The jury deliberated for 14 hours.
Back in court, Pope didn’t move; his mother began to sob and his father covered his face as the verdict was read: “Guilty.”
Judge Robert Van Pelt told Pope, “The punishment of death shall be inflicted upon you by causing to be passed through your body, Duane Earl Pope, a current of electricity of sufficient intensity to cause death, and the application of such current shall be continued until you, Duane Earl Pope, are dead.”
Additionally, Pope was sentenced to 20 years for robbing a bank insured by the FDIC, 10 years for transporting money taken in a robbery and 25 years for assaulting and putting in jeopardy the life of a person with a gun.
In 1968, it was determined that he was sentenced to death under a defective federal statute and he was resentenced to life in prison.
In 1970, Pope was tried by the State of Nebraska and was found guilty of three counts of first-degree murder and one count of shooting with intent to kill, wound or maim. For a second time, he was told he would lose his life.
In 1972, his sentence was commuted to life in prison as part of a U.S. Supreme Court ruling that the death penalty, as it was practiced then, was unconstitutional.
He was put in federal prison, where he awaited federal parole; it was recently granted, effective July 1.
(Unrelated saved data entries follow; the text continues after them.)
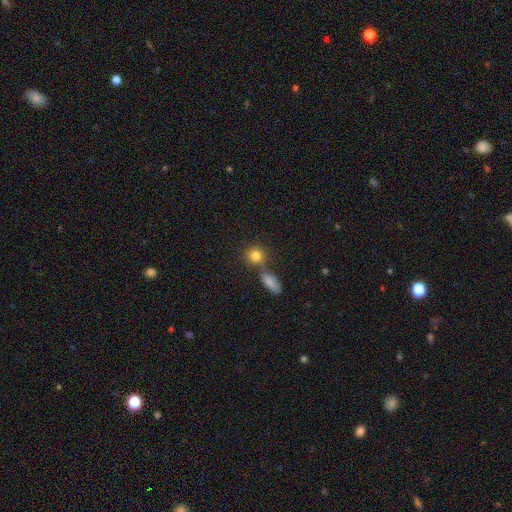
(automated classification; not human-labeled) Smooth or featured?
  - smooth: 83% *
  - star or artifact: 10%
  - featured or disk: 8%
How rounded?
  - round: 79% *
  - in between: 19%
  - cigar-shaped: 2%
Merging?
  - none: 60% *
  - merger: 26%
  - minor disturbance: 10%
  - major disturbance: 4%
On June 24, Deuel County Attorney Joel Jay applied for a transportation order to have Pope moved to Nebraska. After Pope’s release from Leavenworth, he will be transferred to the Diagnostic and Evaluation Center in Lincoln so he can begin serving the three life sentences handed down to him in the State of Nebraska vs. Duane Earl Pope. He is now 73 years old.
My plan was to rob the bank and then kill everyone in the bank so they would not be alive to identify me as the robber."